Whereas it is this author’s opinion that human rights fact-finding mechanisms and criminal justice mechanisms are, and should remain, conceptually and operationally separate entities, it is undeniable that the international community places ‘seemingly ever-increasing reliance (…) on such investigations’.80 This is because situations coming under the attention of said fact-finding mechanisms are often beyond the reach of international justice, and thus fact-finding entities might often be the only mechanisms able to collect evidence and testimonies of international crimes. This is true not only for officially appointed UN fact-finding bodies, but also for local rights groups in the civil society who have equally been affected by the accountability turn.

Whereas the environment in which United Nations human rights fact-finding operates is invariably political, and as a consequence of this, their mandates and operations will inevitably be —to some extent— politicised, it is necessary to recognise that issues originating in the inconsistent methodology and lack of institutional memory of fact-finding mechanisms pose real challenges. Noting the improvements already undergone by both the OHCHR (in support of these mechanisms), as well as the broader human rights fact-finding community at large, this article calls for the solidification of a human rights fact-finding methodology, particularly insofar as the standardisation of investigations best-practices and the incorporation of forensic and other expertise among mechanisms’ staff is concerned.
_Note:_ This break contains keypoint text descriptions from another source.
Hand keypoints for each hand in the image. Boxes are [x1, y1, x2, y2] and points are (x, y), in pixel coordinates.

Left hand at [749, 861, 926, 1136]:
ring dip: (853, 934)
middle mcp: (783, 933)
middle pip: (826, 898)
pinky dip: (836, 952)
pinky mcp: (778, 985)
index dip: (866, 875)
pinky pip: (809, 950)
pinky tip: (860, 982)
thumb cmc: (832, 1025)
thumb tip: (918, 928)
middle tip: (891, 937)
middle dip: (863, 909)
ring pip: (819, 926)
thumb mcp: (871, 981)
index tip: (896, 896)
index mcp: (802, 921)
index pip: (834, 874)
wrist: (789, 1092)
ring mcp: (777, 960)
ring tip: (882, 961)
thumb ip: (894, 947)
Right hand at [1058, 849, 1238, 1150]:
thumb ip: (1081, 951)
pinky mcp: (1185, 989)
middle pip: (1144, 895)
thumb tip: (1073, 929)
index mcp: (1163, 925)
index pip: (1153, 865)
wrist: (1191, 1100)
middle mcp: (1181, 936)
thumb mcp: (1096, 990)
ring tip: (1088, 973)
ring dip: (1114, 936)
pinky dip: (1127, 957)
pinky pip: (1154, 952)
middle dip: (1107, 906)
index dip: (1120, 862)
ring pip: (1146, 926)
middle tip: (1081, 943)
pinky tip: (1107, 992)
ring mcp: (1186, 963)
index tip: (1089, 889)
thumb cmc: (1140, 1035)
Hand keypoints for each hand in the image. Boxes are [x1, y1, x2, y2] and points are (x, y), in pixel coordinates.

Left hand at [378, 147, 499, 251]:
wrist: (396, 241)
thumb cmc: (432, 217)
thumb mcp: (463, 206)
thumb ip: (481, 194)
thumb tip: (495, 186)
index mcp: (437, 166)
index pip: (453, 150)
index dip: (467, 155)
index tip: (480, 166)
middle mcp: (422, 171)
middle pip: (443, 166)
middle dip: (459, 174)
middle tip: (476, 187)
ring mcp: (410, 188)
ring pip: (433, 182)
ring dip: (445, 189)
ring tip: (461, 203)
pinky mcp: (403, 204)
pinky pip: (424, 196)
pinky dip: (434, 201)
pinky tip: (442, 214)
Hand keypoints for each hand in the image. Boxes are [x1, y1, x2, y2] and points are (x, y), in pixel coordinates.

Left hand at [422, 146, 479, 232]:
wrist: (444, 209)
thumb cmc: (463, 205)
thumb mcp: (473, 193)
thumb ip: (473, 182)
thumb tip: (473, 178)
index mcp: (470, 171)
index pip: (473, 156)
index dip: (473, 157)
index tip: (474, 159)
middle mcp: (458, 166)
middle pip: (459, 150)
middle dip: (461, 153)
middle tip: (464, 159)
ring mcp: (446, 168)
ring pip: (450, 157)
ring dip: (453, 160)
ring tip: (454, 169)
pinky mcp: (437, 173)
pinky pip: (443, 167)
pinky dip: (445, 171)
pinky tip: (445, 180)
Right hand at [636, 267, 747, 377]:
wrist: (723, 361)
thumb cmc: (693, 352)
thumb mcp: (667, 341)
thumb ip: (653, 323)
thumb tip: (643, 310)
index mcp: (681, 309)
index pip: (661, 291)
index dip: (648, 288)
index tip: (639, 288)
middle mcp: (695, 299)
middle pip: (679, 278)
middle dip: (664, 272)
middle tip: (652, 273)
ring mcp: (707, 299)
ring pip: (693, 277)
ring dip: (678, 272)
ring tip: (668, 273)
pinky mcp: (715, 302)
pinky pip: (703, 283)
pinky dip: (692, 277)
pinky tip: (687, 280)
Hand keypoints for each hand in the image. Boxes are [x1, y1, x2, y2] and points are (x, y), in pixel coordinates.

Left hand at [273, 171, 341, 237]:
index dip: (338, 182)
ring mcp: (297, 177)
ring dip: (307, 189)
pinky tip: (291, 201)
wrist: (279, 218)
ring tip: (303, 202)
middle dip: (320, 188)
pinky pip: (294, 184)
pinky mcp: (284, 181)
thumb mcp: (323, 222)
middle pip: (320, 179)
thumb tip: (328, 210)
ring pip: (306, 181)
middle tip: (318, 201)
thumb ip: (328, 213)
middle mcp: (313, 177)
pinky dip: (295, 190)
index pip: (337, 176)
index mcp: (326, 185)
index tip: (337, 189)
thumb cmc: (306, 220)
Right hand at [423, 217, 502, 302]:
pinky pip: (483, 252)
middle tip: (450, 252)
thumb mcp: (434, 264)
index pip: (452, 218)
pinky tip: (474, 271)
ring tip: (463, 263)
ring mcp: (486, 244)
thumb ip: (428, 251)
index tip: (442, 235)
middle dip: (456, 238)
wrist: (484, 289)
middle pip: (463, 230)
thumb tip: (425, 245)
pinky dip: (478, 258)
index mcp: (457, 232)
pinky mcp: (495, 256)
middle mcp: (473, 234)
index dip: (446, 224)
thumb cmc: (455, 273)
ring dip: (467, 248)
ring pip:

While unclear and often unrealistic mandates, as well as the political forces behind them, will continue to submit the operability and achievements of human rights fact-finding to political and other (including budgetary) dynamics, a solid, sustained, and centralised guidance on operations, best practices, and standardised procedures for the collection, archival, and preservation of information relevant to international crimes is necessary, and can benefit both official and unofficial inquiries. A clear articulation of the standards adopted and best practices followed by human rights fact-finding will both diminish windows of opportunity for (inevitably politically-motivated) criticism, and bolster the credibility of findings. What is more, a clearly identified and centrally-mandated methodology will, paired with proper collection and preservation procedures, enable subsequent criminal accountability mechanisms to take in greater consideration of human rights fact-finding results, perhaps enhancing these mechanisms’ ability to contribute more strongly and directly not only to the record of injustices, but also to the delivery of justice.